2. A computer system according to claim 1, wherein the decision system comprises a machine learning model.
3. A computer system according to claim 1, wherein the decision system comprises a rules-based system.
4. A computer system according to claim 1, wherein the one or more processors are further configured to obtain information based on at least one identifier associated with the document.
5. A computer system according to claim 4, wherein the at least one identifier is an indication of a person's identity who is associated with the document and the information is obtained from an organisational database.
6. A computer system according to claim 5, wherein the obtained information is an indication of how often there are communications with the identified person.
7. A computer system according to claim 1, wherein the document is an email and the textual data comprises the text body of the email.
8. A computer system according to claim 1, wherein at least one of the scalar indications is an indication of the quantity of content relating to a feature.
9. A computer system according to claim 1, wherein at least one of the scalar indications is an indication of the strength of language in relation to a feature.
10. A computer system according to claim 1, wherein the at least one feature of the textual data include at least one of the urgency of language used, spelling accuracy, pressure applied to recipient to take certain action, language which appears disingenuous, offers which are “too good to be true”, and attempts to sell products.
11. A computer system according to claim 1, wherein the step of requesting a scalar indication comprises requesting a plurality of scalar indications from the large language model for at least one of the features, wherein each of the plurality of scalar indications are requested using a different form of the question.

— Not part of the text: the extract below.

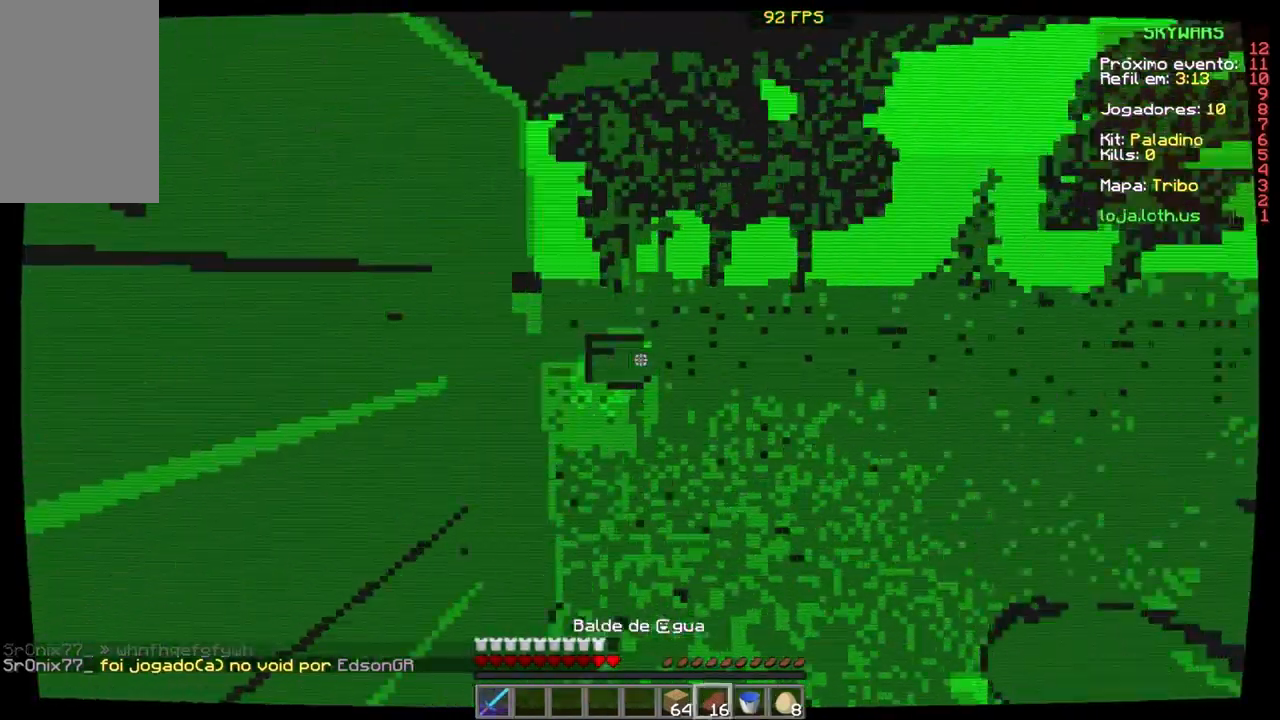
{"keys": ["w"], "mouse": [], "events": []}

12. A computer system according to claim 11, wherein the decision system utilises the average, minimum or maximum of the plurality of scalar indications for a feature.
13. A computer system according to claim 1, wherein the step of requesting a scalar indication comprises requesting the large language model to verify a deliberately false scalar indication to verify confidence in a scalar indication provided by the large language model.

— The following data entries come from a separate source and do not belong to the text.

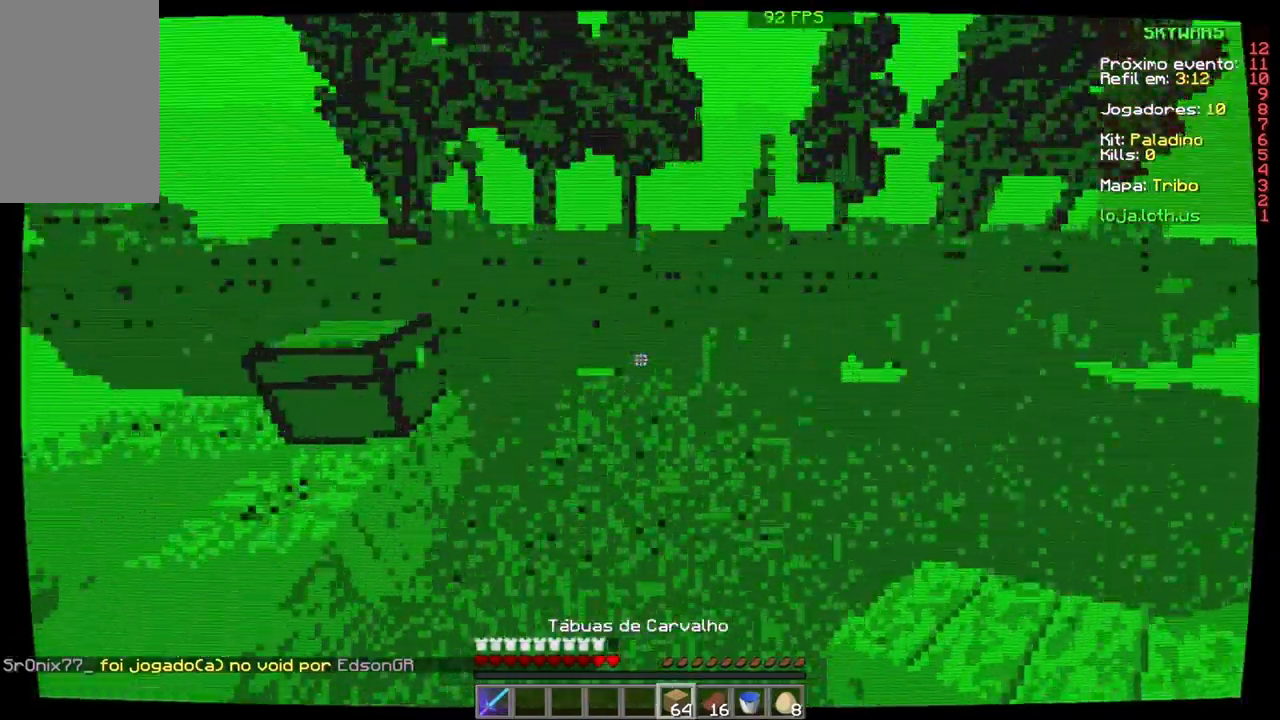
{"keys": ["w"], "mouse": [], "events": []}
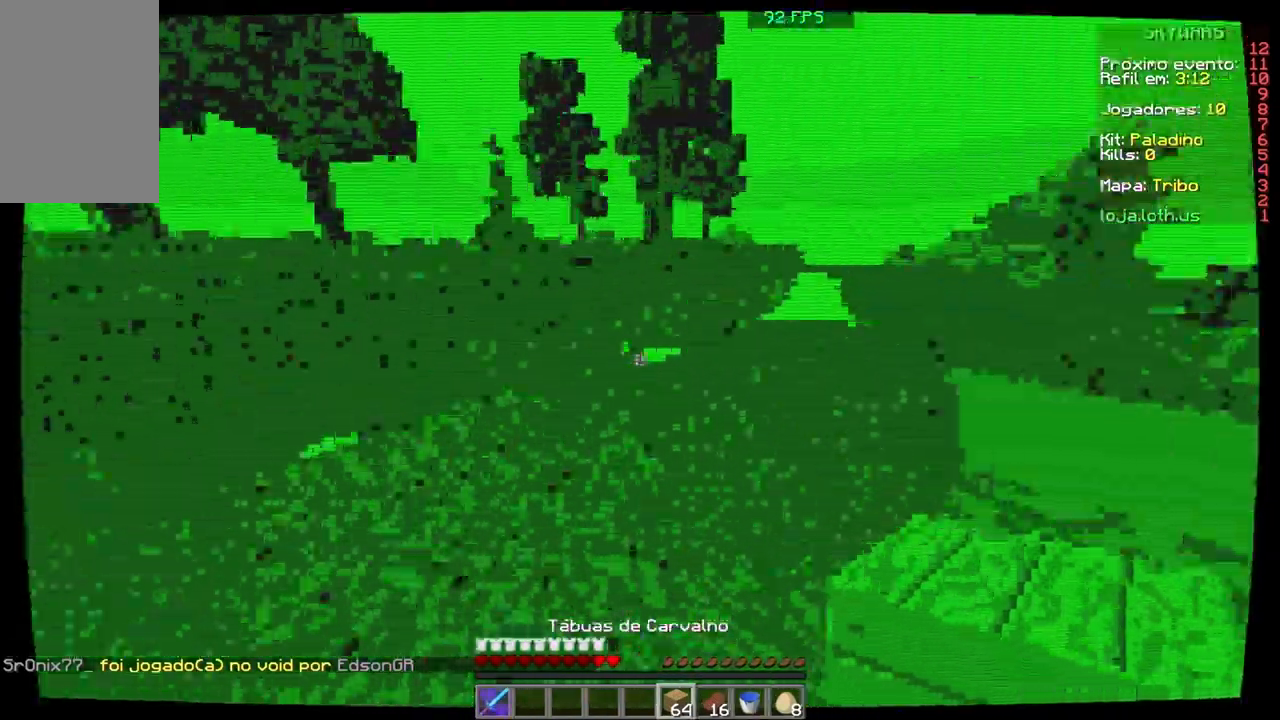
{"keys": ["w"], "mouse": [], "events": []}
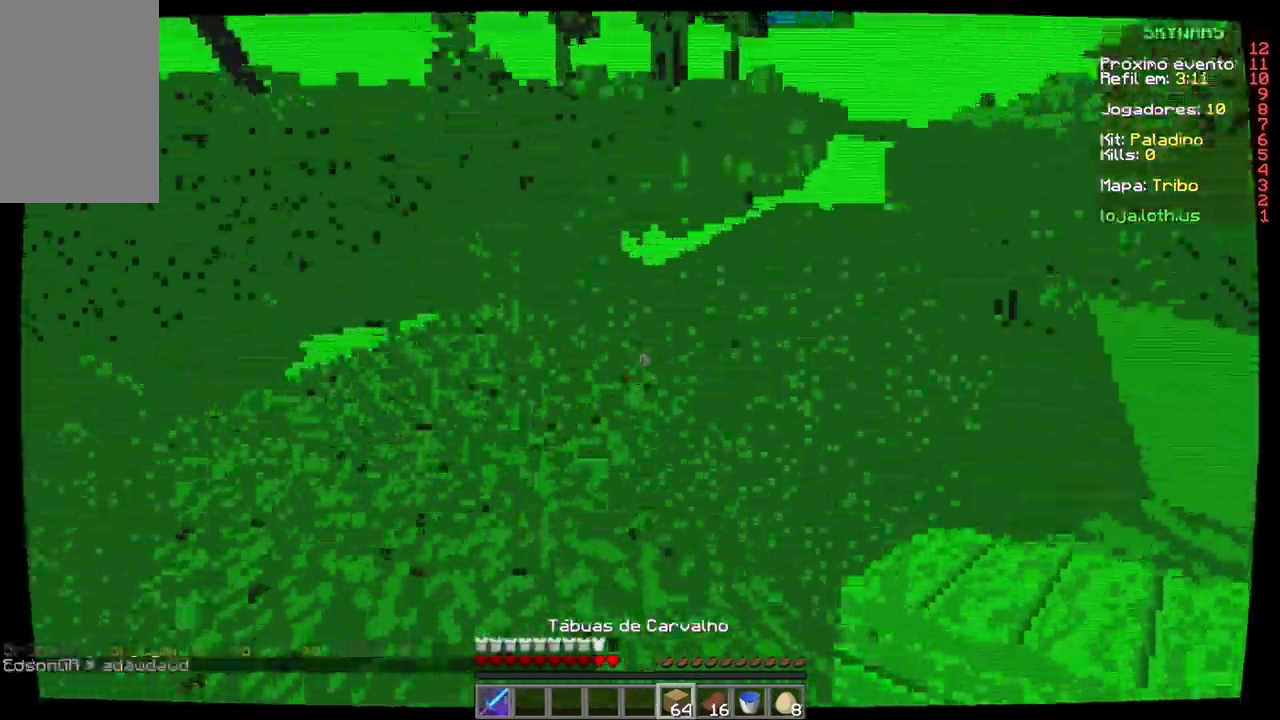
{"keys": ["w"], "mouse": [], "events": []}
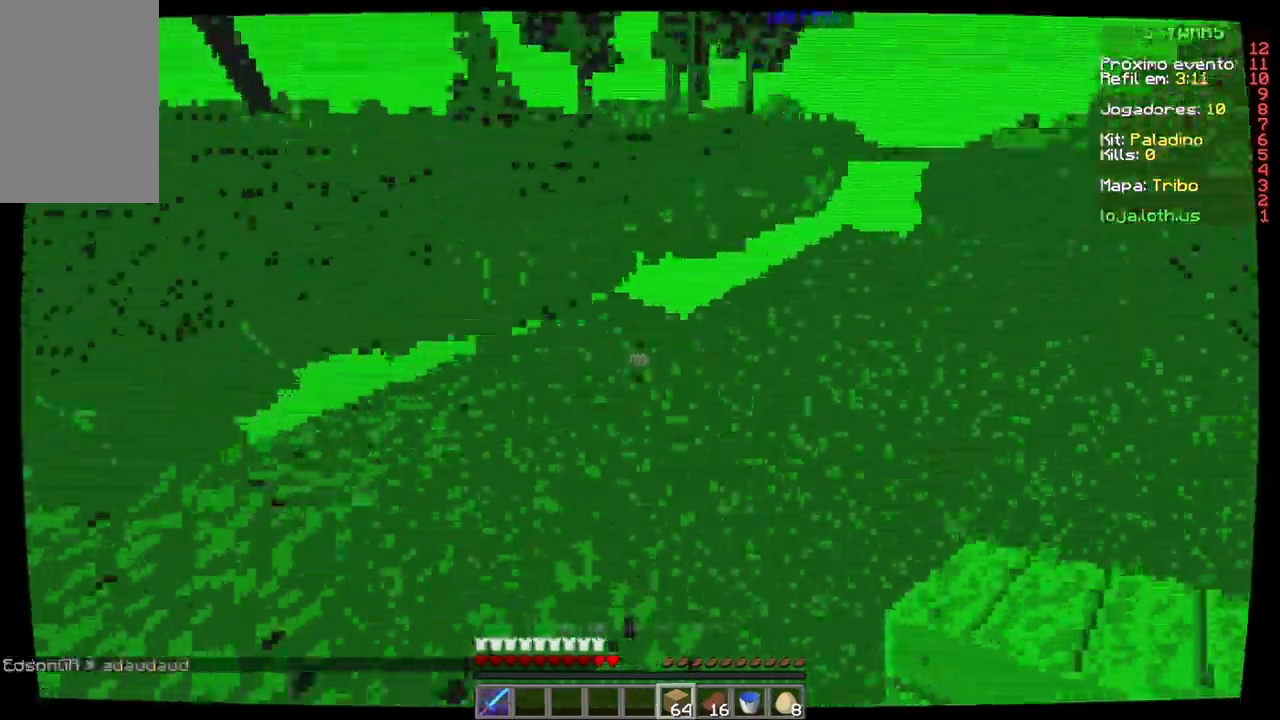
{"keys": ["w"], "mouse": [], "events": []}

14. A computer-implemented method, comprising the steps of
at a computer system comprising one or more computer readable storage media and one or more processors:—
receiving a document;
extracting textual data from the document;
requesting a large language model to provide a scalar indication for each of a plurality of features of the textual data; and
utilising a decision system to produce an output based on at least the scalar indications.
15. A computer-implemented method according to claim 14, further comprising the step of obtaining information based on at least one identifier associated with the document.
16. A computer-implemented method according to claim 14, wherein the at least one identifier is an indication of a person's identity who is associated with the document and the information is obtained from an organisational database.
17. A computer-implemented method according to claim 14, wherein the document is an email and the textual data comprises the text body of the email.
18. A computer-implemented method according to claim 14, wherein the at least one feature of the textual data include at least one of the urgency of language used, spelling accuracy, pressure applied to recipient to take certain action, language which appears disingenuous, offers which are “too good to be true”, and attempts to sell products.
19. A computer-implemented method according to claim 14, wherein the step of requesting a scalar indication comprises requesting a plurality of scalar indications from the large language model for at least one of the features, wherein each of the plurality of scalar indications are requested using a different form of the question.
20. A computer-implemented method according to claim 14, wherein the step of requesting a scalar indication comprises requesting the large language model to verify a deliberately false scalar indication to verify confidence in a scalar indication provided by the large language model.